__The problem__: List each line of the entries below that contains the word "doză", treating uppercase and lowercase letters as distinct.

__Given records__:
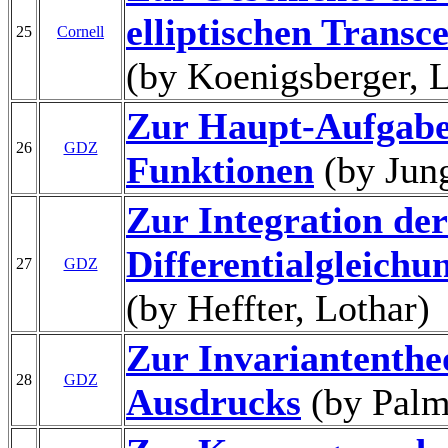
elliptischen Transc
25
Cornell
(by Koenigsberger, 
Zur Haupt-Aufgabe
26
GDZ
Funktionen
(by Jung
Zur Integration de
Differentialgleich
27
GDZ
(by Heffter, Lothar)
Zur Invariantentheo
28
GDZ
Ausdrucks
(by Palm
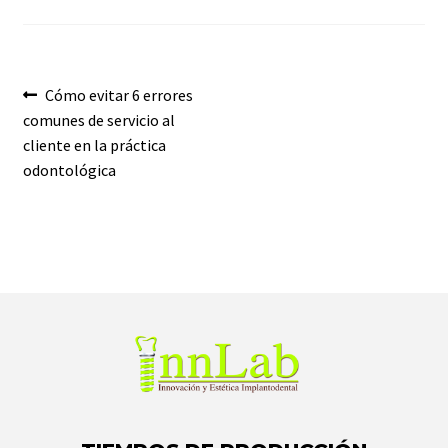
Cómo evitar 6 errores
comunes de servicio al
cliente en la práctica
odontológica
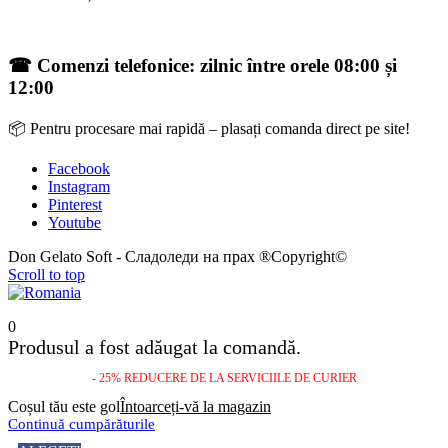
☎ Comenzi telefonice: zilnic între orele 08:00 și
12:00
📦 Pentru procesare mai rapidă – plasați comanda direct pe site!
Facebook
Instagram
Pinterest
Youtube
Don Gelato Soft - Сладоледи на прах ®Copyright©
Scroll to top
0
Produsul a fost adăugat la comandă.
- 25% REDUCERE DE LA SERVICIILE DE CURIER
Coșul tău este gol
Întoarceți-vă la magazin
Continuă cumpărăturile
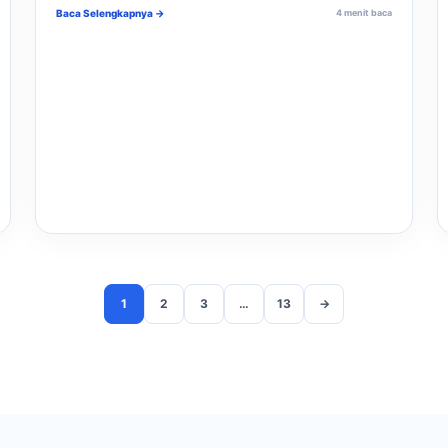
Baca Selengkapnya →
4 menit baca
1
2
3
…
13
→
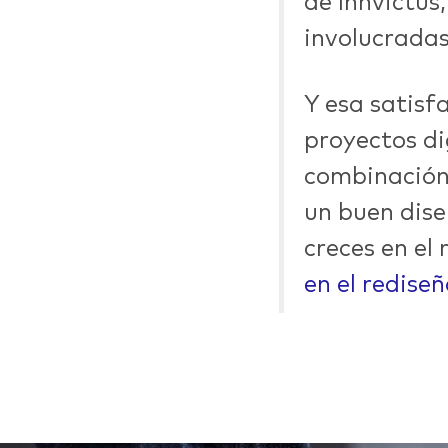
de Innvictus
involucradas
hi
Y esa satisf
proyectos di
combinación
un buen dise
creces en el
en el redise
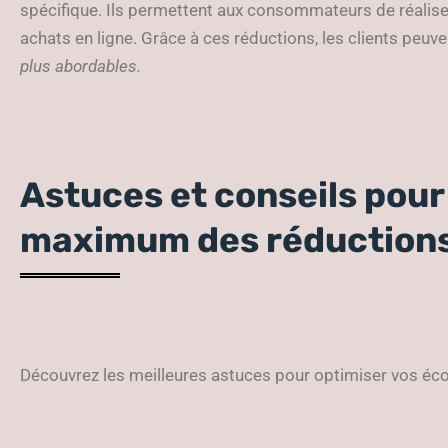
spécifique. Ils permettent aux consommateurs de réalise
achats en ligne. Grâce à ces réductions, les clients peuv
plus abordables.
Astuces et conseils pour 
maximum des réduction
Découvrez les meilleures astuces pour optimiser vos éco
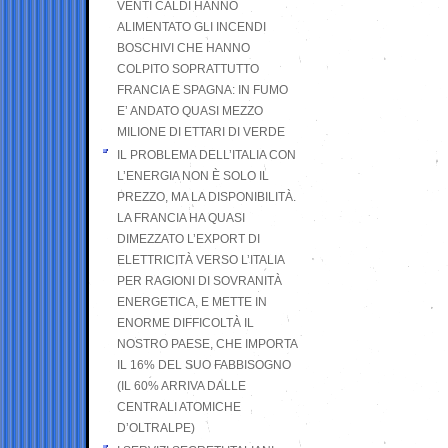
VENTI CALDI HANNO
ALIMENTATO GLI INCENDI
BOSCHIVI CHE HANNO
COLPITO SOPRATTUTTO
FRANCIA E SPAGNA: IN FUMO
E’ ANDATO QUASI MEZZO
MILIONE DI ETTARI DI VERDE
IL PROBLEMA DELL’ITALIA CON
L’ENERGIA NON È SOLO IL
PREZZO, MA LA DISPONIBILITÀ.
LA FRANCIA HA QUASI
DIMEZZATO L’EXPORT DI
ELETTRICITÀ VERSO L’ITALIA
PER RAGIONI DI SOVRANITÀ
ENERGETICA, E METTE IN
ENORME DIFFICOLTÀ IL
NOSTRO PAESE, CHE IMPORTA
IL 16% DEL SUO FABBISOGNO
(IL 60% ARRIVA DALLE
CENTRALI ATOMICHE
D’OLTRALPE)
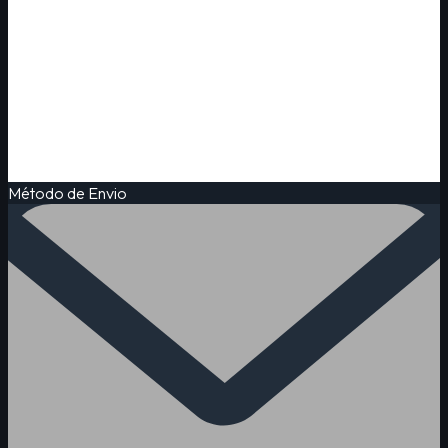
Método de Envio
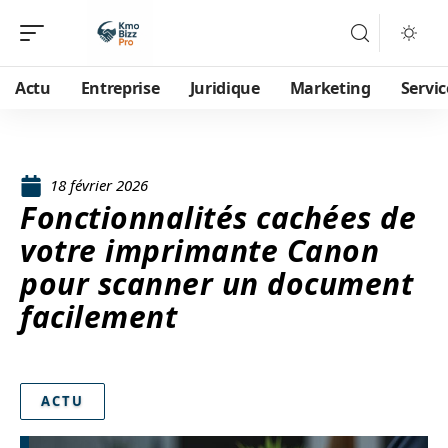
Actu
Entreprise
Juridique
Marketing
Servic
18 février 2026
Fonctionnalités cachées de
votre imprimante Canon
pour scanner un document
facilement
ACTU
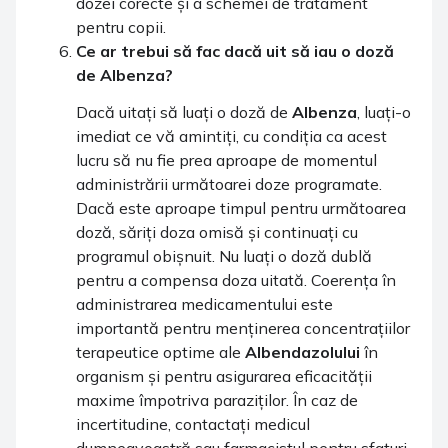
dozei corecte și a schemei de tratament
pentru copii.
Ce ar trebui să fac dacă uit să iau o doză
de
Albenza
?
Dacă uitați să luați o doză de
Albenza
, luați-o
imediat ce vă amintiți, cu condiția ca acest
lucru să nu fie prea aproape de momentul
administrării următoarei doze programate.
Dacă este aproape timpul pentru următoarea
doză, săriți doza omisă și continuați cu
programul obișnuit. Nu luați o doză dublă
pentru a compensa doza uitată. Coerența în
administrarea medicamentului este
importantă pentru menținerea concentrațiilor
terapeutice optime ale
Albendazolului
în
organism și pentru asigurarea eficacității
maxime împotriva paraziților. În caz de
incertitudine, contactați medicul
dumneavoastră sau farmacistul pentru sfaturi.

__Reply__:
Ce ar trebui să fac dacă uit să iau o doză
Dacă uitați să luați o doză de
doză, săriți doza omisă și continuați cu
programul obișnuit. Nu luați o doză dublă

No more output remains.